Ada juga yang sebenarnya uang muka sudah dibayar lunas, tetapi plafond kredit yang diajukan tak disetujui full plafond oleh pihak bank. Saat diminta membayar tambahan (selisih) uang muka, konsumen tidak sanggup dan minta tempo beberapa bulan kedepan. Dan lagi-lagi akibat cashflow perusahaan sedang komat kamit, terpaksalah konsumen disodori pengakuan hutang dan kemudian dilakukan akad kredit.
 
Jadi penyebabnya sama, yaitu cashflow perusahaan sedang komat-kamit sehingga dipaksakan akad kredit supaya ada dana segar masuk. Dan yang terjadi, konsumen sulit ditagih karena ketidakmampuan mereka menjalankan kewajiban dobel, yaitu mengangsur ke bank dan mengangsur ke pengembang. Ketika dihadapkan pada pilihan yang sulit, kecenderungan konsumen adalah menjalankan kewajiban ke bank dan wanprestasi ke pengembang.
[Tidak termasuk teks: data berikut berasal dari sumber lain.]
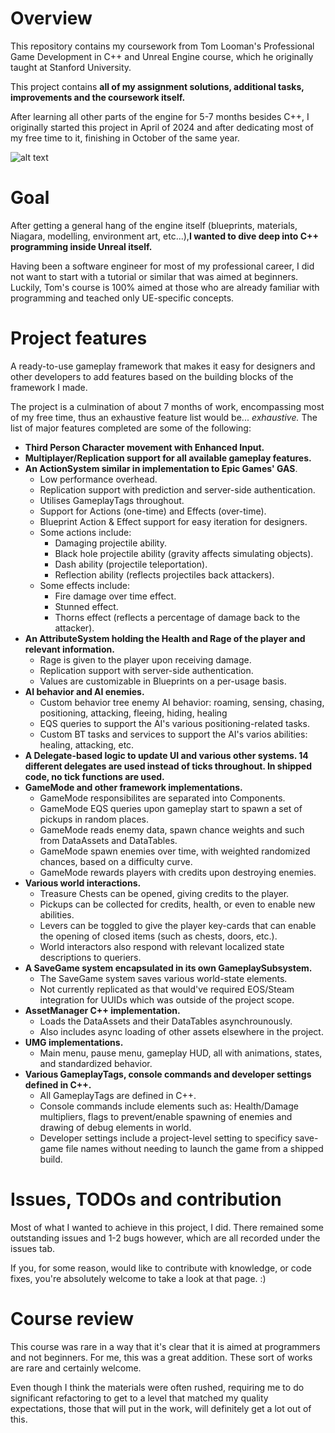 # **Overview**
This repository contains my coursework from Tom Looman's Professional Game Development in C++ and Unreal Engine course, which he originally taught at Stanford University.

This project contains **all of my assignment solutions, additional tasks, improvements and the coursework itself.**

After learning all other parts of the engine for 5-7 months besides C++, I originally started this project in April of 2024 and after dedicating most of my free time to it, finishing in October of the same year.

![alt text](https://github.com/rolandsarosy/unrealcourse/blob/documentation/unreal_course_git_commits_heatmap.png?raw=true)

# **Goal**
After getting a general hang of the engine itself (blueprints, materials, Niagara, modelling, environment art, etc...),**I wanted to dive deep into C++ programming inside Unreal itself.**

Having been a software engineer for most of my professional career, I did not want to start with a tutorial or similar that was aimed at beginners. Luckily, Tom's course is 100% aimed at those who are already familiar with programming and teached only UE-specific concepts.

# **Project features**
A ready-to-use gameplay framework that makes it easy for designers and other developers to add features based on the building blocks of the framework I made.

The project is a culmination of about 7 months of work, encompassing most of my free time, thus an exhaustive feature list would be... *exhaustive.* The list of major features completed are some of the following: 

- **Third Person Character movement with Enhanced Input.**
- **Multiplayer/Replication support for all available gameplay features.**
- **An ActionSystem similar in implementation to Epic Games' GAS**.
   - Low performance overhead.
   - Replication support with prediction and server-side authentication.
   - Utilises GameplayTags throughout.
   - Support for Actions (one-time) and Effects (over-time).
   - Blueprint Action & Effect support for easy iteration for designers.
   - Some actions include:
      - Damaging projectile ability.
      - Black hole projectile ability (gravity affects simulating objects).
      - Dash ability (projectile teleportation).
      - Reflection ability (reflects projectiles back attackers).
   - Some effects include:
      - Fire damage over time effect.
      - Stunned effect.
      - Thorns effect (reflects a percentage of damage back to the attacker).
- **An AttributeSystem holding the Health and Rage of the player and relevant information.**
   - Rage is given to the player upon receiving damage.
   - Replication support with server-side authentication.
   - Values are customizable in Blueprints on a per-usage basis.
- **AI behavior and AI enemies.**
	- Custom behavior tree enemy AI behavior: roaming, sensing, chasing, positioning, attacking, fleeing, hiding, healing
	- EQS queries to support the AI's various positioning-related tasks.
	- Custom BT tasks and services to support the AI's varios abilities: healing, attacking, etc.
- **A Delegate-based logic to update UI and various other systems. 14 different delegates are used instead of ticks throughout. In shipped code, no tick functions are used.**
- **GameMode and other framework implementations.**
	- GameMode responsibilites are separated into Components.
	- GameMode EQS queries upon gameplay start to spawn a set of pickups in random places.
	- GameMode reads enemy data, spawn chance weights and such from DataAssets and DataTables.
	- GameMode spawn enemies over time, with weighted randomized chances, based on a difficulty curve.
	- GameMode rewards players with credits upon destroying enemies.
- **Various world interactions.**
	- Treasure Chests can be opened, giving credits to the player.
	- Pickups can be collected for credits, health, or even to enable new abilities.
	- Levers can be toggled to give the player key-cards that can enable the opening of closed items (such as chests, doors, etc.).
	- World interactors also respond with relevant localized state descriptions to queriers.
- **A SaveGame system encapsulated in its own GameplaySubsystem.**
	- The SaveGame system saves various world-state elements.
	- Not currently replicated as that would've required EOS/Steam integration for UUIDs which was outside of the project scope.
- **AssetManager C++ implementation.**
	- Loads the DataAssets and their DataTables asynchrounously.
	- Also includes async loading of other assets elsewhere in the project.
- **UMG implementations.**
	- Main menu, pause menu, gameplay HUD, all with animations, states, and standardized behavior.
- **Various GameplayTags, console commands and developer settings defined in C++.**
	- All GameplayTags are defined in C++.
	- Console commands include elements such as: Health/Damage multipliers, flags to prevent/enable spawning of enemies and drawing of debug elements in world.
	- Developer settings include a project-level setting to specificy save-game file names without needing to launch the game from a shipped build.

# **Issues, TODOs and contribution**
Most of what I wanted to achieve in this project, I did. There remained some outstanding issues and 1-2 bugs however, which are all recorded under the issues tab.

If you, for some reason, would like to contribute with knowledge, or code fixes, you're absolutely welcome to take a look at that page. :) 

# **Course review**

This course was rare in a way that it's clear that it is aimed at programmers and not beginners. For me, this was a great addition. These sort of works are rare and certainly welcome.

Even though I think the materials were often rushed, requiring me to do significant refactoring to get to a level that matched my quality expectations, those that will put in the work, will definitely get a lot out of this.
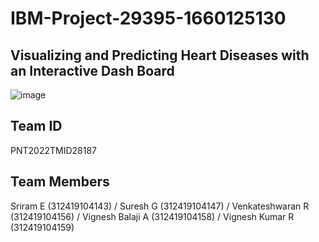 # IBM-Project-29395-1660125130
## Visualizing and Predicting Heart Diseases with an Interactive Dash Board

![image](https://user-images.githubusercontent.com/113840330/202767888-56c8aba2-04e5-40b4-87bc-e2145a62ad73.png)

## Team ID 
PNT2022TMID28187
## Team Members 
Sriram E (312419104143) / 
Suresh G (312419104147) / 
Venkateshwaran R (312419104156) / 
Vignesh Balaji A (312419104158) / 
Vignesh Kumar R (312419104159)
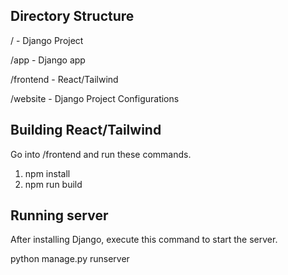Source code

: ## Directory Structure

/ - Django Project

/app - Django app

/frontend - React/Tailwind

/website - Django Project Configurations

## Building React/Tailwind

Go into /frontend and run these commands.

1. npm install
2. npm run build

## Running server

After installing Django, execute this command to start the server.

python manage.py runserver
Tagihan macet Rp 270 juta di tahun 2011 milik 34 konsumen. Artinya setiap bulan selalu ada kondisi pengakuan hutang 3 konsumen. Mulai dari Rp 2 juta s/d 18 juta.

What??? Saya kaget ada yang nilai pengakuan hutangnya sampai dengan 18 juta untuk 1 orang konsumen. Padahal setahu saya uang mukanya saja cuma 15 jutaan per unit. Artinya nilai pengakuan hutangnya lebih besar dari uang muka normal. Ini benar-benar sebuah kebijakan yang deviasinya menyimpang jauh sekali. Terlalu dipaksakan demi menyelematkan cashflow yang sedang komat kamit.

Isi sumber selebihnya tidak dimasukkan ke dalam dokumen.